= Required action =
Any picture in the data below gets skipped; print all the rest exactly.

= Data excerpts =
○ ○ ○ ○

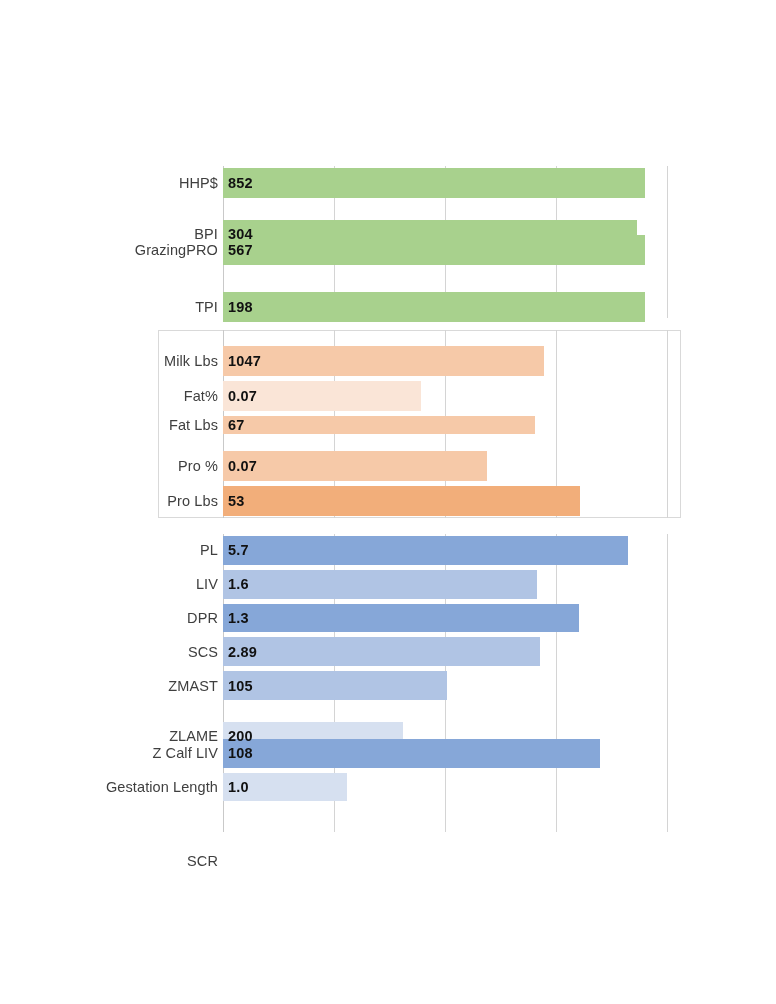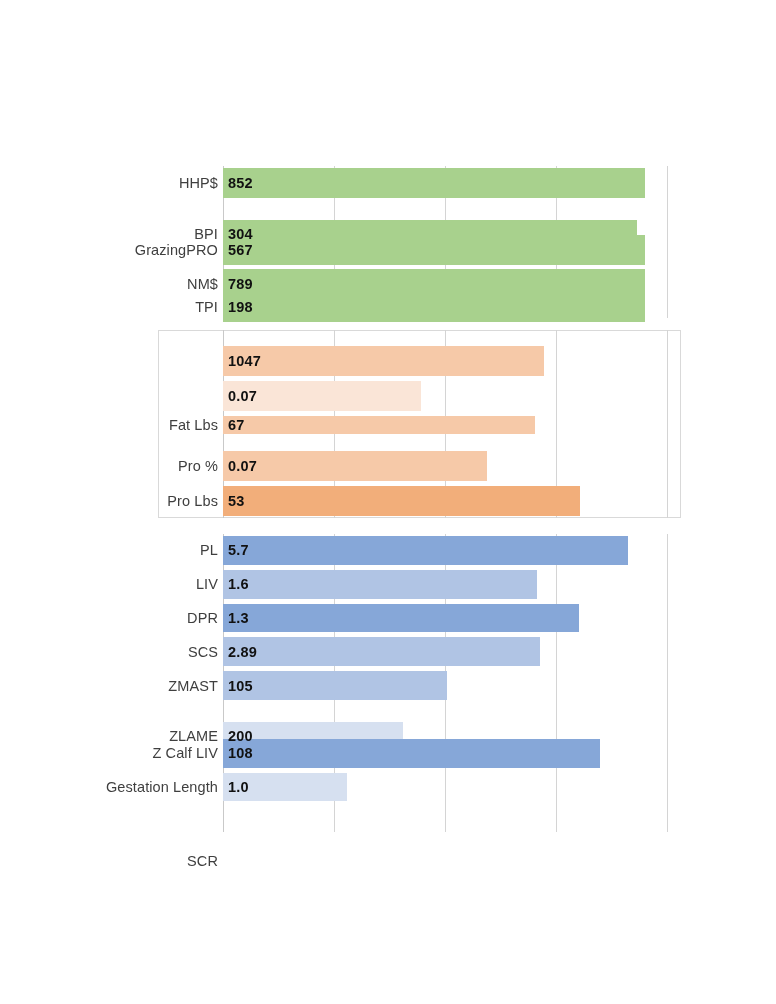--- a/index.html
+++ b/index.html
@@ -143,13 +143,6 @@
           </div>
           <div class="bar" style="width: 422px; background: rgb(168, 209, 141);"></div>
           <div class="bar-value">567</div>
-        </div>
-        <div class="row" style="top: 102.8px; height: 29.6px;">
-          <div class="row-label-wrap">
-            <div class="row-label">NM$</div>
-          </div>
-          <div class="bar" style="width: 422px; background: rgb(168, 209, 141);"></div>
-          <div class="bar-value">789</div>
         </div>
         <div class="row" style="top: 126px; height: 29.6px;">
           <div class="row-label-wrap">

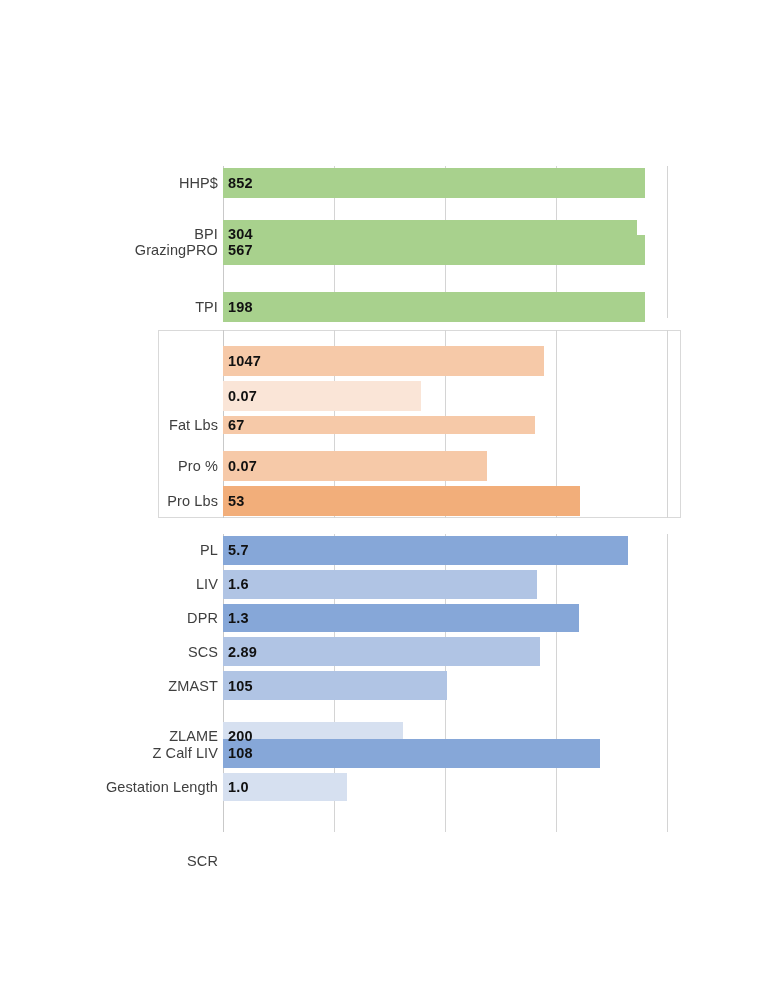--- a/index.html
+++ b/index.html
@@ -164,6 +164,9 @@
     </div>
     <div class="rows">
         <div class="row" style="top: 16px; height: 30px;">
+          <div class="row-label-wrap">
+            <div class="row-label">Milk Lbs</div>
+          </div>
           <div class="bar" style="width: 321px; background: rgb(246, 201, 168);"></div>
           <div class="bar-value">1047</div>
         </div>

○ ○ ○ ○

= Response to this exercise =
--- a/index.html
+++ b/index.html
@@ -143,13 +143,6 @@
           </div>
           <div class="bar" style="width: 422px; background: rgb(168, 209, 141);"></div>
           <div class="bar-value">567</div>
-        </div>
-        <div class="row" style="top: 102.8px; height: 29.6px;">
-          <div class="row-label-wrap">
-            <div class="row-label">NM$</div>
-          </div>
-          <div class="bar" style="width: 422px; background: rgb(168, 209, 141);"></div>
-          <div class="bar-value">789</div>
         </div>
         <div class="row" style="top: 126px; height: 29.6px;">
           <div class="row-label-wrap">

--- a/index.html
+++ b/index.html
@@ -164,6 +164,9 @@
     </div>
     <div class="rows">
         <div class="row" style="top: 16px; height: 30px;">
+          <div class="row-label-wrap">
+            <div class="row-label">Milk Lbs</div>
+          </div>
           <div class="bar" style="width: 321px; background: rgb(246, 201, 168);"></div>
           <div class="bar-value">1047</div>
         </div>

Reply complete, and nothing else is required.